▸ RECORD SET
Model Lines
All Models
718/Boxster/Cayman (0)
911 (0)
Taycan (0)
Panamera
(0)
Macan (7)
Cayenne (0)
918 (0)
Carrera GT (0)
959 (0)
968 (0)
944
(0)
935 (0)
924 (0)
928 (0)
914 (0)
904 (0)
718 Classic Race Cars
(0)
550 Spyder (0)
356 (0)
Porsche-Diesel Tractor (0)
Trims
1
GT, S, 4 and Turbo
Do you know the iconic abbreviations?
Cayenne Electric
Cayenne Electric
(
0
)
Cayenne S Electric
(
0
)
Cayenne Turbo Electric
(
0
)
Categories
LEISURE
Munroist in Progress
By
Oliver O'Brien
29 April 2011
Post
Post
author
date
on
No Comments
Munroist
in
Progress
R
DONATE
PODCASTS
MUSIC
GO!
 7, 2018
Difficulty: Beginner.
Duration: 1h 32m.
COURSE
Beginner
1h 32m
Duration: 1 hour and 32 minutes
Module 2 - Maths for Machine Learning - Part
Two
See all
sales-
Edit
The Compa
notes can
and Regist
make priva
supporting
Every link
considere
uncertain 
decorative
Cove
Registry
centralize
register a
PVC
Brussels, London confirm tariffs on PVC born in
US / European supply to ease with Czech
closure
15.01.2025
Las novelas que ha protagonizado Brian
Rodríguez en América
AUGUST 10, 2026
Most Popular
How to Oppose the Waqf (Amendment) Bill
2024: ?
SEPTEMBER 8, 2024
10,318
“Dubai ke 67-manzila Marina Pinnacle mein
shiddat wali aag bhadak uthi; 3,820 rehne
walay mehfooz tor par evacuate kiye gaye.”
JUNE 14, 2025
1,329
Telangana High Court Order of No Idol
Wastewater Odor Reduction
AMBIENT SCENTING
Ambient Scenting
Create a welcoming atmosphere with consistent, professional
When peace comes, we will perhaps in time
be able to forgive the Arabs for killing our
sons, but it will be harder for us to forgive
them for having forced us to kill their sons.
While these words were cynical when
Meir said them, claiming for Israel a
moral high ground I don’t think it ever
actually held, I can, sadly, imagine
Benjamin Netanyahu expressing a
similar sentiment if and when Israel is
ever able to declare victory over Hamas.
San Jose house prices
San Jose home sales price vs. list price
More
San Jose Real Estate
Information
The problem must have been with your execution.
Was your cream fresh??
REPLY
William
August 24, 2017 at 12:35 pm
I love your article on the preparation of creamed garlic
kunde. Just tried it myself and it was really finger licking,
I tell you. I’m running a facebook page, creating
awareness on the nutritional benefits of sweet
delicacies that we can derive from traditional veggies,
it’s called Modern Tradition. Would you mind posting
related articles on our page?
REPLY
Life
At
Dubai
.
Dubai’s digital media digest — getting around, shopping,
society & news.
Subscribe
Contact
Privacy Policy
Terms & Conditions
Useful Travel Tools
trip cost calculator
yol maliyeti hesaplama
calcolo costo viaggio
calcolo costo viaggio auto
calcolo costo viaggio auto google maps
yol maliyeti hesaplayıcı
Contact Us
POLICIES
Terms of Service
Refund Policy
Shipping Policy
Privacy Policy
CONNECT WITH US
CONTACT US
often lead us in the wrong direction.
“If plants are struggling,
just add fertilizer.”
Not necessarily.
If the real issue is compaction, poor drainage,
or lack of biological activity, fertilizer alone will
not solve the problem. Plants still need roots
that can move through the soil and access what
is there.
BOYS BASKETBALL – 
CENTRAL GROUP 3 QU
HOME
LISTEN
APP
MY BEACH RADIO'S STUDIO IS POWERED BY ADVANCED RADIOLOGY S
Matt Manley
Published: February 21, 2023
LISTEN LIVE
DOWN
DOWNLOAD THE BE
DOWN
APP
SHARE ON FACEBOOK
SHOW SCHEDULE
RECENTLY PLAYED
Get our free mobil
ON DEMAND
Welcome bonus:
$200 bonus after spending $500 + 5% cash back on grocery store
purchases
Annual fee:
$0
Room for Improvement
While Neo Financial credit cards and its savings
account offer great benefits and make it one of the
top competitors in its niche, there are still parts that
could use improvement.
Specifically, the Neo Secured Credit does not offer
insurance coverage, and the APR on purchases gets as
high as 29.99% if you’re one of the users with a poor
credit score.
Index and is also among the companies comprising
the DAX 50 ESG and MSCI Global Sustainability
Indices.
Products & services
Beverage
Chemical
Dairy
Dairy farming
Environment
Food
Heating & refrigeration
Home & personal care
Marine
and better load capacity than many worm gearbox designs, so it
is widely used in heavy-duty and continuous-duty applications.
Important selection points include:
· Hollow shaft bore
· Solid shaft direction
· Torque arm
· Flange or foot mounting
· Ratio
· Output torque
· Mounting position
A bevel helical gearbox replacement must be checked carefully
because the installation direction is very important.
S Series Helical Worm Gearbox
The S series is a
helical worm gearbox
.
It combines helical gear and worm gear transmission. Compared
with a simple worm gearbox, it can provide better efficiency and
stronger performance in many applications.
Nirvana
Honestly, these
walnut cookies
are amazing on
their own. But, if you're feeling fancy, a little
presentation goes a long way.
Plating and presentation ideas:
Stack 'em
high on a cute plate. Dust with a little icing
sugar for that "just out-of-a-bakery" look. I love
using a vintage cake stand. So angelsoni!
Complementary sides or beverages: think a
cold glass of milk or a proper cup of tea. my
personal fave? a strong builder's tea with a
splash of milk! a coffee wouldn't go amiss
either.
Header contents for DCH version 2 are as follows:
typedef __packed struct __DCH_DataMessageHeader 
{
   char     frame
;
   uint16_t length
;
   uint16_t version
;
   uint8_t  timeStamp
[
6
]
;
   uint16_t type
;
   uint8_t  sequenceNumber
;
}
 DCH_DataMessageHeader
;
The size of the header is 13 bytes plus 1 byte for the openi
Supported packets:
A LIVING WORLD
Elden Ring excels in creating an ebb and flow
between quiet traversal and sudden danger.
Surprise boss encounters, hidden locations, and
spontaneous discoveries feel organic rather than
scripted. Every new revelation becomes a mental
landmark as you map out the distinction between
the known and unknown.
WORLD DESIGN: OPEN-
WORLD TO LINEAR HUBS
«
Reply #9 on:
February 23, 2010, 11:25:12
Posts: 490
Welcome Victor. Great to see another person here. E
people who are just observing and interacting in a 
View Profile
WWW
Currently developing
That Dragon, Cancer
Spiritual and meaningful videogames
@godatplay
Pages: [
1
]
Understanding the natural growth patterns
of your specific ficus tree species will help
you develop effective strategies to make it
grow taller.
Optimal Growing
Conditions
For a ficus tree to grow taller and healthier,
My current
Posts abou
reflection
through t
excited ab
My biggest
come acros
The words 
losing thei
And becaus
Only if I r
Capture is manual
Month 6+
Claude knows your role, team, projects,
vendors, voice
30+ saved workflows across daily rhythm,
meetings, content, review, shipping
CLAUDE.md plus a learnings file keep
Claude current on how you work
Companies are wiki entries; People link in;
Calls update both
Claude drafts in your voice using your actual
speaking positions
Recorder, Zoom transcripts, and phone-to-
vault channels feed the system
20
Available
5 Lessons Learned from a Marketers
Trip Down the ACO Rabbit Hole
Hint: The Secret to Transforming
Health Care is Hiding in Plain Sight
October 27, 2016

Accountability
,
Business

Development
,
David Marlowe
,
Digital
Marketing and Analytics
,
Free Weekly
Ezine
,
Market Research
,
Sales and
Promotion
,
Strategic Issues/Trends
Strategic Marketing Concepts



▸ ASSIGNMENT
Return the text of every record above, line for line, with nothing changed.

▸ SOLUTION FOR THIS TASK
Model Lines
All Models
718/Boxster/Cayman (0)
911 (0)
Taycan (0)
Panamera
(0)
Macan (7)
Cayenne (0)
918 (0)
Carrera GT (0)
959 (0)
968 (0)
944
(0)
935 (0)
924 (0)
928 (0)
914 (0)
904 (0)
718 Classic Race Cars
(0)
550 Spyder (0)
356 (0)
Porsche-Diesel Tractor (0)
Trims
1
GT, S, 4 and Turbo
Do you know the iconic abbreviations?
Cayenne Electric
Cayenne Electric
(
0
)
Cayenne S Electric
(
0
)
Cayenne Turbo Electric
(
0
)
Categories
LEISURE
Munroist in Progress
By
Oliver O'Brien
29 April 2011
Post
Post
author
date
on
No Comments
Munroist
in
Progress
R
DONATE
PODCASTS
MUSIC
GO!
 7, 2018
Difficulty: Beginner.
Duration: 1h 32m.
COURSE
Beginner
1h 32m
Duration: 1 hour and 32 minutes
Module 2 - Maths for Machine Learning - Part
Two
See all
sales-
Edit
The Compa
notes can
and Regist
make priva
supporting
Every link
considere
uncertain 
decorative
Cove
Registry
centralize
register a
PVC
Brussels, London confirm tariffs on PVC born in
US / European supply to ease with Czech
closure
15.01.2025
Las novelas que ha protagonizado Brian
Rodríguez en América
AUGUST 10, 2026
Most Popular
How to Oppose the Waqf (Amendment) Bill
2024: ?
SEPTEMBER 8, 2024
10,318
“Dubai ke 67-manzila Marina Pinnacle mein
shiddat wali aag bhadak uthi; 3,820 rehne
walay mehfooz tor par evacuate kiye gaye.”
JUNE 14, 2025
1,329
Telangana High Court Order of No Idol
Wastewater Odor Reduction
AMBIENT SCENTING
Ambient Scenting
Create a welcoming atmosphere with consistent, professional
When peace comes, we will perhaps in time
be able to forgive the Arabs for killing our
sons, but it will be harder for us to forgive
them for having forced us to kill their sons.
While these words were cynical when
Meir said them, claiming for Israel a
moral high ground I don’t think it ever
actually held, I can, sadly, imagine
Benjamin Netanyahu expressing a
similar sentiment if and when Israel is
ever able to declare victory over Hamas.
San Jose house prices
San Jose home sales price vs. list price
More
San Jose Real Estate
Information
The problem must have been with your execution.
Was your cream fresh??
REPLY
William
August 24, 2017 at 12:35 pm
I love your article on the preparation of creamed garlic
kunde. Just tried it myself and it was really finger licking,
I tell you. I’m running a facebook page, creating
awareness on the nutritional benefits of sweet
delicacies that we can derive from traditional veggies,
it’s called Modern Tradition. Would you mind posting
related articles on our page?
REPLY
Life
At
Dubai
.
Dubai’s digital media digest — getting around, shopping,
society & news.
Subscribe
Contact
Privacy Policy
Terms & Conditions
Useful Travel Tools
trip cost calculator
yol maliyeti hesaplama
calcolo costo viaggio
calcolo costo viaggio auto
calcolo costo viaggio auto google maps
yol maliyeti hesaplayıcı
Contact Us
POLICIES
Terms of Service
Refund Policy
Shipping Policy
Privacy Policy
CONNECT WITH US
CONTACT US
often lead us in the wrong direction.
“If plants are struggling,
just add fertilizer.”
Not necessarily.
If the real issue is compaction, poor drainage,
or lack of biological activity, fertilizer alone will
not solve the problem. Plants still need roots
that can move through the soil and access what
is there.
BOYS BASKETBALL – 
CENTRAL GROUP 3 QU
HOME
LISTEN
APP
MY BEACH RADIO'S STUDIO IS POWERED BY ADVANCED RADIOLOGY S
Matt Manley
Published: February 21, 2023
LISTEN LIVE
DOWN
DOWNLOAD THE BE
DOWN
APP
SHARE ON FACEBOOK
SHOW SCHEDULE
RECENTLY PLAYED
Get our free mobil
ON DEMAND
Welcome bonus:
$200 bonus after spending $500 + 5% cash back on grocery store
purchases
Annual fee:
$0
Room for Improvement
While Neo Financial credit cards and its savings
account offer great benefits and make it one of the
top competitors in its niche, there are still parts that
could use improvement.
Specifically, the Neo Secured Credit does not offer
insurance coverage, and the APR on purchases gets as
high as 29.99% if you’re one of the users with a poor
credit score.
Index and is also among the companies comprising
the DAX 50 ESG and MSCI Global Sustainability
Indices.
Products & services
Beverage
Chemical
Dairy
Dairy farming
Environment
Food
Heating & refrigeration
Home & personal care
Marine
and better load capacity than many worm gearbox designs, so it
is widely used in heavy-duty and continuous-duty applications.
Important selection points include:
· Hollow shaft bore
· Solid shaft direction
· Torque arm
· Flange or foot mounting
· Ratio
· Output torque
· Mounting position
A bevel helical gearbox replacement must be checked carefully
because the installation direction is very important.
S Series Helical Worm Gearbox
The S series is a
helical worm gearbox
.
It combines helical gear and worm gear transmission. Compared
with a simple worm gearbox, it can provide better efficiency and
stronger performance in many applications.
Nirvana
Honestly, these
walnut cookies
are amazing on
their own. But, if you're feeling fancy, a little
presentation goes a long way.
Plating and presentation ideas:
Stack 'em
high on a cute plate. Dust with a little icing
sugar for that "just out-of-a-bakery" look. I love
using a vintage cake stand. So angelsoni!
Complementary sides or beverages: think a
cold glass of milk or a proper cup of tea. my
personal fave? a strong builder's tea with a
splash of milk! a coffee wouldn't go amiss
either.
Header contents for DCH version 2 are as follows:
typedef __packed struct __DCH_DataMessageHeader 
{
   char     frame
;
   uint16_t length
;
   uint16_t version
;
   uint8_t  timeStamp
[
6
]
;
   uint16_t type
;
   uint8_t  sequenceNumber
;
}
 DCH_DataMessageHeader
;
The size of the header is 13 bytes plus 1 byte for the openi
Supported packets:
A LIVING WORLD
Elden Ring excels in creating an ebb and flow
between quiet traversal and sudden danger.
Surprise boss encounters, hidden locations, and
spontaneous discoveries feel organic rather than
scripted. Every new revelation becomes a mental
landmark as you map out the distinction between
the known and unknown.
WORLD DESIGN: OPEN-
WORLD TO LINEAR HUBS
«
Reply #9 on:
February 23, 2010, 11:25:12
Posts: 490
Welcome Victor. Great to see another person here. E
people who are just observing and interacting in a 
View Profile
WWW
Currently developing
That Dragon, Cancer
Spiritual and meaningful videogames
@godatplay
Pages: [
1
]
Understanding the natural growth patterns
of your specific ficus tree species will help
you develop effective strategies to make it
grow taller.
Optimal Growing
Conditions
For a ficus tree to grow taller and healthier,
My current
Posts abou
reflection
through t
excited ab
My biggest
come acros
The words 
losing thei
And becaus
Only if I r
Capture is manual
Month 6+
Claude knows your role, team, projects,
vendors, voice
30+ saved workflows across daily rhythm,
meetings, content, review, shipping
CLAUDE.md plus a learnings file keep
Claude current on how you work
Companies are wiki entries; People link in;
Calls update both
Claude drafts in your voice using your actual
speaking positions
Recorder, Zoom transcripts, and phone-to-
vault channels feed the system
20
Available
5 Lessons Learned from a Marketers
Trip Down the ACO Rabbit Hole
Hint: The Secret to Transforming
Health Care is Hiding in Plain Sight
October 27, 2016

Accountability
,
Business

Development
,
David Marlowe
,
Digital
Marketing and Analytics
,
Free Weekly
Ezine
,
Market Research
,
Sales and
Promotion
,
Strategic Issues/Trends
Strategic Marketing Concepts



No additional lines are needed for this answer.